= Kōichirō Tomita =

Japanese astronomer

Minor planets discovered: 9
| 2252 CERGA | 1 November 1978 |
| 3056 INAG | 1 November 1978 |
| 3765 Texereau | 16 September 1982 |
| 4051 Hatanaka | 1 November 1978 |
| 8788 Labeyrie | 1 November 1978 |
| 8986 Kineyayasuyo | 1 November 1978 |
| 11258 Aoyama | 1 November 1978 |
| (32738) 1978 VT_{1} | 1 November 1978 |
| (69234) 1978 VO_{2} | 1 November 1978 |

Kōichirō Tomita (冨田 弘一郎, Tomita Kōichirō) was a Japanese astronomer, discoverer of minor planets and comets.

The fireball passed over west Japan and was recorded by photos and a sketch. Kōichirō Tomita identified that it was the Kosmos 133 spacecraft (30 November 1966).
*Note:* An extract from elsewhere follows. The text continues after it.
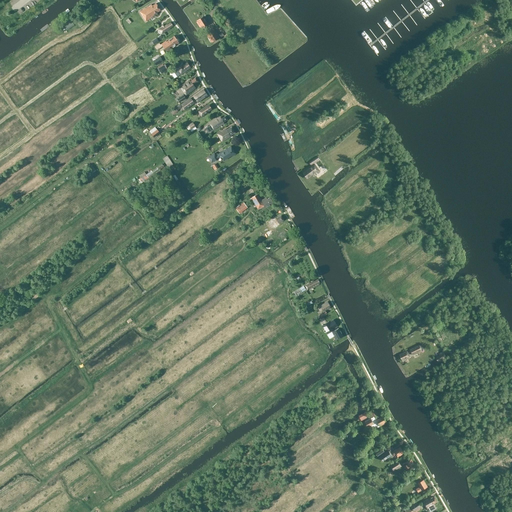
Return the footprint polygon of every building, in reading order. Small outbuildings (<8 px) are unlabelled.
[(483,11),(490,9),(489,6),(492,5),(491,1),(481,4),(483,11)] [(151,5),(140,12),(146,21),(157,14),(156,13),(160,10),(156,3),(152,6),(151,5)] [(203,17),(197,21),(201,28),(208,24),(203,17)] [(78,20),(80,22),(77,23),(80,27),(85,24),(82,18),(78,20)] [(168,25),(167,24),(159,30),(162,34),(170,29),(170,28),(173,26),(171,23),(168,25)] [(219,38),(218,36),(215,30),(207,35),(211,43),(219,38)] [(166,41),(161,45),(166,52),(171,49),(171,48),(178,43),(174,36),(166,42),(166,41)] [(181,74),(181,75),(191,68),(188,64),(184,66),(182,64),(176,68),(177,69),(173,71),(177,77),(181,74)] [(165,65),(158,69),(161,74),(168,70),(165,65)] [(189,80),(179,87),(186,96),(196,89),(194,86),(193,85),(198,82),(195,78),(193,80),(191,82),(190,81),(189,80)] [(196,100),(198,102),(207,96),(203,90),(194,96),(194,97),(191,99),(190,98),(181,105),(184,109),(193,102),(196,100)] [(207,112),(211,110),(209,106),(199,112),(202,117),(208,113),(207,112)] [(210,125),(205,128),(208,133),(209,132),(224,123),(223,122),(227,120),(225,117),(221,119),(220,118),(210,124),(210,125)] [(191,132),(196,129),(192,123),(187,126),(191,132)] [(225,130),(217,134),(221,142),(230,137),(230,136),(235,133),(231,127),(226,130),(225,130)] [(151,134),(154,138),(160,133),(157,129),(151,134)] [(220,158),(221,157),(224,161),(232,156),(236,154),(231,147),(216,156),(214,154),(208,158),(211,163),(219,157),(220,158)] [(164,157),(162,159),(165,163),(168,167),(170,166),(171,165),(166,156),(164,157)] [(309,163),(311,165),(319,160),(318,157),(309,163)] [(162,164),(157,168),(156,168),(146,175),(144,172),(139,175),(141,178),(138,180),(141,184),(154,174),(164,167),(162,165),(162,164)] [(320,172),(314,164),(303,173),(307,179),(313,175),(314,177),(320,172)] [(258,194),(251,198),(258,210),(264,206),(265,208),(273,203),(270,198),(267,199),(266,198),(261,201),(258,194)] [(235,209),(239,214),(247,208),(243,203),(235,209)] [(275,219),(268,223),(272,229),(279,225),(279,224),(283,221),(281,216),(276,219),(275,219)] [(320,283),(318,280),(309,284),(311,288),(319,284),(319,283),(320,283)] [(322,313),(317,316),(319,319),(323,317),(327,314),(325,311),(330,307),(327,303),(324,305),(323,304),(318,307),(322,313)] [(329,322),(322,326),(322,327),(322,328),(326,334),(331,331),(332,331),(331,331),(336,340),(343,337),(338,329),(334,331),(332,329),(336,327),(333,321),(329,323),(329,322)] [(421,350),(419,346),(419,345),(410,350),(413,356),(422,351),(421,350)] [(410,357),(407,351),(399,356),(403,362),(410,357)] [(438,362),(446,357),(444,354),(443,352),(439,354),(440,356),(436,358),(436,359),(438,362)] [(375,411),(371,414),(373,417),(365,421),(368,428),(378,422),(380,426),(387,422),(383,417),(380,419),(375,411)] [(388,452),(381,457),(384,461),(393,455),(394,456),(396,455),(397,457),(404,453),(400,448),(397,450),(396,450),(390,454),(388,452)] [(411,459),(403,465),(407,471),(416,466),(411,459)] [(390,467),(394,472),(401,467),(398,462),(390,467)] [(416,490),(418,493),(427,487),(424,481),(418,484),(420,487),(416,490)] [(429,499),(423,503),(427,510),(434,505),(433,505),(437,502),(435,497),(430,500),(429,499)] [(414,511),(421,507),(418,502),(404,511),(405,511),(414,511)]
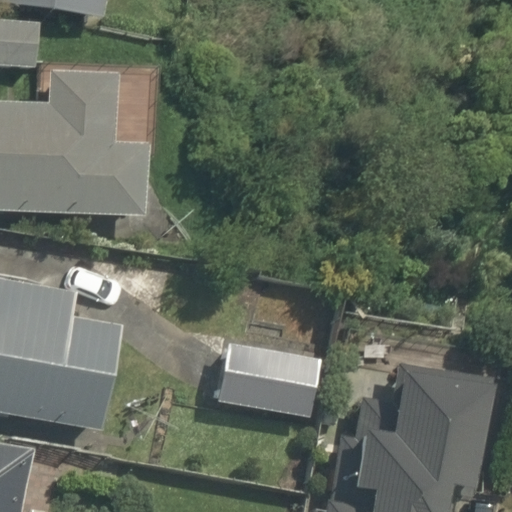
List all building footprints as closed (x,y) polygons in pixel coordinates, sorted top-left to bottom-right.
[(104,0),(0,0),(0,11),(101,26),(104,0)] [(0,72),(32,74),(36,30),(0,27),(0,72)] [(44,112),(0,110),(0,217),(141,224),(144,154),(134,153),(134,143),(110,142),(113,83),(46,81),(44,112)] [(72,302),(0,288),(0,419),(100,438),(118,336),(67,327),(72,302)] [(317,367),(226,351),(216,408),(307,424),(317,367)] [(327,510),(323,510),(322,511),(450,511),(452,502),(469,505),(488,384),(395,371),(389,408),(359,403),(353,444),(338,442),(327,510)] [(0,511),(16,511),(27,461),(0,456),(0,511)]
He is credited by the Minor Planet Center with the discovery of 9 numbered minor planets during 1978–1982, such as 2252 CERGA, 3056 INAG, 3765 Texereau, 4051 Hatanaka.

He is the author of at least one astronomy book (in Japanese) about comets (which was translated and published in Russian in 1982).

The Nysa asteroid 2391 Tomita is named after him.